When I set up my Museum Cases at the Wood Art Gallery in 2006, I included what I called a “waterline” (that went all the way around the room, about four feet off the floor) of random text culled from spam emails. These spam emails (now, they're from the ancient history of spamming...) used to contain text copied from novels, poems, and other “legitimate” texts, in an effort to get their advertising pitches (mostly for penis-enhancing drugs and devices) through the filters.
What fascinated me was that even though the words (I just chose nouns and adjectives) were truly random and completely out of any kind of sequence, people couldn’t help making meaning of them, reading them like a poem.
The same is true of the small black and white figures I created in Maine in October. The letters on their chests are random, but people think they see their names and words in them, as though the letters were just scrambled from intact (and discoverable) words.

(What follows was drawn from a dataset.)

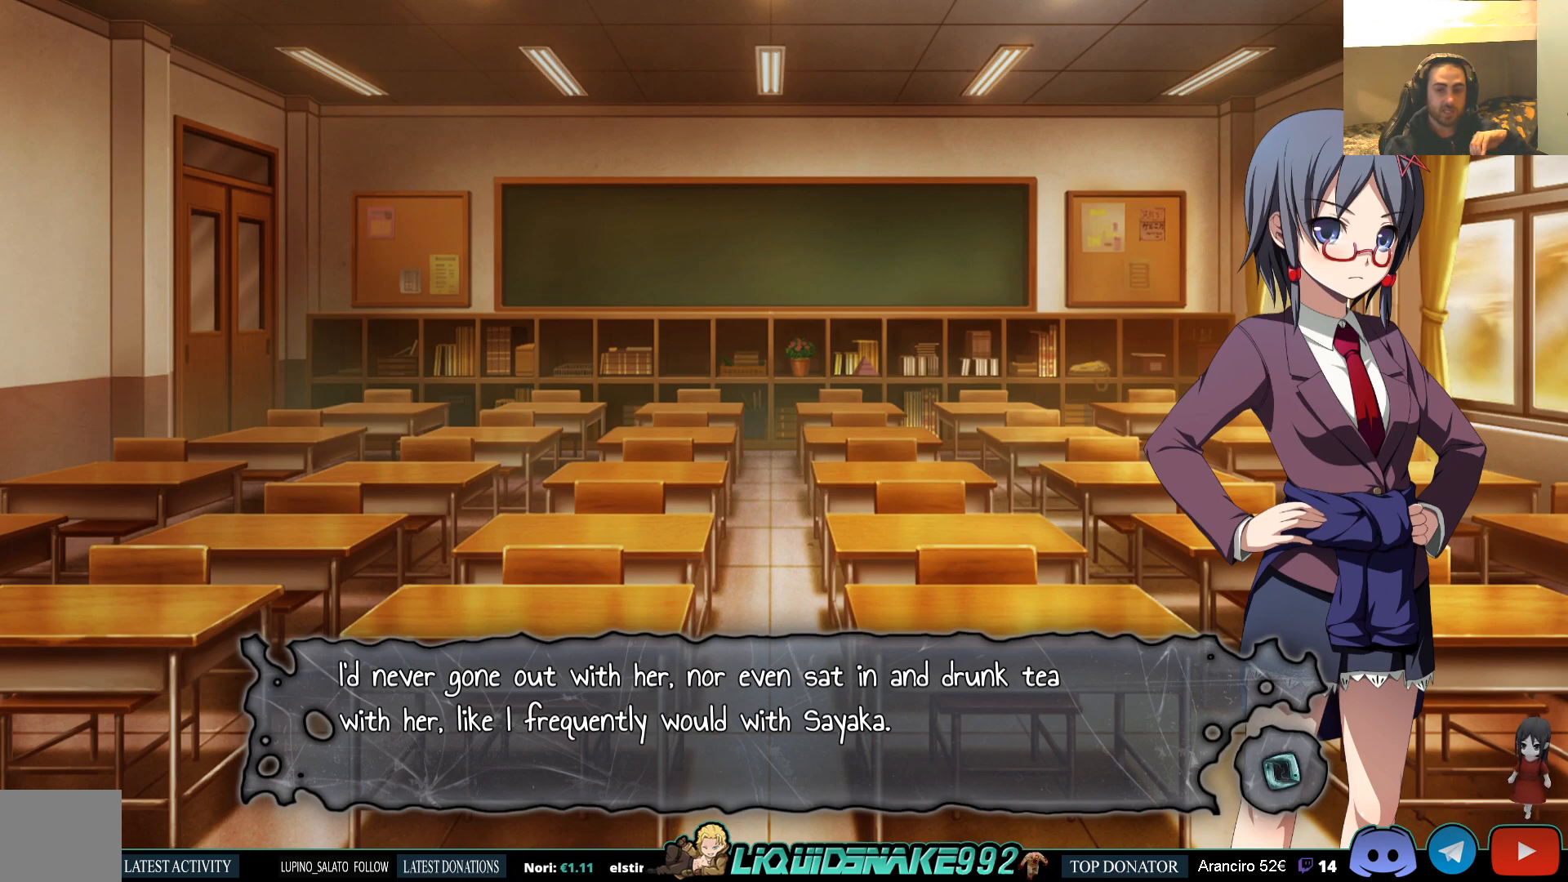
Gameplay with a controller (PlayStation layout); each line is a JSON object with the inputs held at the frame after it. "events" lists button and stick changes between this image and that frame as [ms after this image, input, new state], when the widget could be followed in between.
{"buttons": [], "left_stick": "center", "right_stick": "center", "events": [[300, "CROSS", "down"], [417, "CROSS", "up"]]}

This is the sketch for a wall installation with letterforms that I made in Maine
and here are some of the disks I painted with both spray enamels and oils. When they’re dry (gee, it takes a long time for them to dry; I had to bring many of them back to the studio covered with wax paper!), I’ll be working on a large piece, and deciding whether it should be in the loose configuration of the sketch, or in a more formal arrangement with a steel frame.